• _文档摘录_:

━━━━━━

简介

本项目采用CelebA人脸属性数据集训练人脸属性分类模型,使用mediapipe进行人脸检测,使用onnxruntime进行模型的推理,最终在intel的奔腾cpu上实现30-100帧完整的实时人脸属性识别系统。
ps:本来是打算写成付费专栏的,毕竟这是个只要稍微修改就可以商业化的系统,不是那些玩具例子,但考虑到阅读量马上破十万了,就作为纪念作发出来吧。

python包环境

训练环境:
python 3.9.12
torch 1.12.0+cu116
torchvision 0.13.0+cu116
导出模型相关:
onnx 1.12.0
onnxruntime 1.14.0
部署模型环境:
onnxruntime 1.14.0
cv2(opencv-python) 4.7.0
mediapipe 0.9.0.1
python3.10.6
注:版本没有特定要求,写出来只是方便查bug,一般拥有以上的包即可完成本项目,没有包请自行pip安装。

数据集准备

手动下载CelebA数据集

人脸识别pytorch实现 pytorch 人脸检测_深度学习

输入截图上面这个网址(不直接放网址是因为外链会被识别为低质量文章的奇葩规定),然后点击图上baidu drive,输入提取码后:

人脸识别pytorch实现 pytorch 人脸检测_人脸识别pytorch实现_02


把以上文件夹下的每一个东西都下载下来放到一起,比如我这边下载完后构造如下图所示,一个都不能少和多:

人脸识别pytorch实现 pytorch 人脸检测_pytorch_03

img_align_celeba文件夹是压缩包解压完后的,下面直接就是人脸的图片,没有次级目录:

人脸识别pytorch实现 pytorch 人脸检测_人脸识别pytorch实现_04

装载数据集

首先使用torchvision直接加载数据集,划分训练集,测试集。这里download设为False表示你已经手动下载好了,不需要自动下载(速度很慢)。此外root路径为数据集的根路径,我这里所有东西是放在D:/face/celeba下,那么根路径就是写D:/face。

from torchvision import datasets
import torchvision.transforms as transforms
train_dataset = datasets.CelebA(root="D:/face",
                                split='train',
                                transform = transforms.Compose([
                                    transforms.CenterCrop(128),
                                    transforms.ToTensor(),
                                    transforms.Normalize(mean=[0.5, 0.5, 0.5],
                                                        std=[0.5, 0.5, 0.5])]),
                                download=False)

━━━━━━

• _数据摘录_:
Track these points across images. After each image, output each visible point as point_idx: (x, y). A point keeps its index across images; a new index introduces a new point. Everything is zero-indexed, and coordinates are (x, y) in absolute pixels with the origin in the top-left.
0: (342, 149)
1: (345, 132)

━━━━━━

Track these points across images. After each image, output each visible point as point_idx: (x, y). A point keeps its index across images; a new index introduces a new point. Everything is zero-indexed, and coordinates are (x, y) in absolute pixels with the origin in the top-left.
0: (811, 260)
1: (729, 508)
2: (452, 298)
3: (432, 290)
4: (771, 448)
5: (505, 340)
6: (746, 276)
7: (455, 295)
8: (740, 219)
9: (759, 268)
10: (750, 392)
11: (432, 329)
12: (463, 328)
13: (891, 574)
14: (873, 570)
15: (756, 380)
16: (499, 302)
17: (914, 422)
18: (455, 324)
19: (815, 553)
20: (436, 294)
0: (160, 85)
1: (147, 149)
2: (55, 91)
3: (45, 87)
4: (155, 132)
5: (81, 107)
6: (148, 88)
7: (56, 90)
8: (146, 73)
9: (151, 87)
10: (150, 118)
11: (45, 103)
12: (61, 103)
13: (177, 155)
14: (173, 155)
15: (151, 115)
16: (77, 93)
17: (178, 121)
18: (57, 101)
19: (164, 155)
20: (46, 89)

━━━━━━

• _必做任务_:
**A.** 根据文档摘录回答下列问题:
(i) 项目用什么工具进行模型推理?
(ii) 部署模型环境中 mediapipe 的版本号是多少?
(iii) 加载数据集的代码里,transforms.CenterCrop 的参数是多少?
**B.** 请从文档摘录中摘抄“人脸识别pytorch实现 pytorch 人脸检测_人脸识别pytorch实现_02”至“根路径就是写D:/face。”之间的文字,首尾两处都包括在内。

• _参考答案_:
**A.**
(i) onnxruntime
(ii) 0.9.0.1
(iii) 128

**B.**
人脸识别pytorch实现 pytorch 人脸检测_人脸识别pytorch实现_02


把以上文件夹下的每一个东西都下载下来放到一起,比如我这边下载完后构造如下图所示,一个都不能少和多:

人脸识别pytorch实现 pytorch 人脸检测_pytorch_03

img_align_celeba文件夹是压缩包解压完后的,下面直接就是人脸的图片,没有次级目录:

人脸识别pytorch实现 pytorch 人脸检测_人脸识别pytorch实现_04

装载数据集

首先使用torchvision直接加载数据集,划分训练集,测试集。这里download设为False表示你已经手动下载好了,不需要自动下载(速度很慢)。此外root路径为数据集的根路径,我这里所有东西是放在D:/face/celeba下,那么根路径就是写D:/face。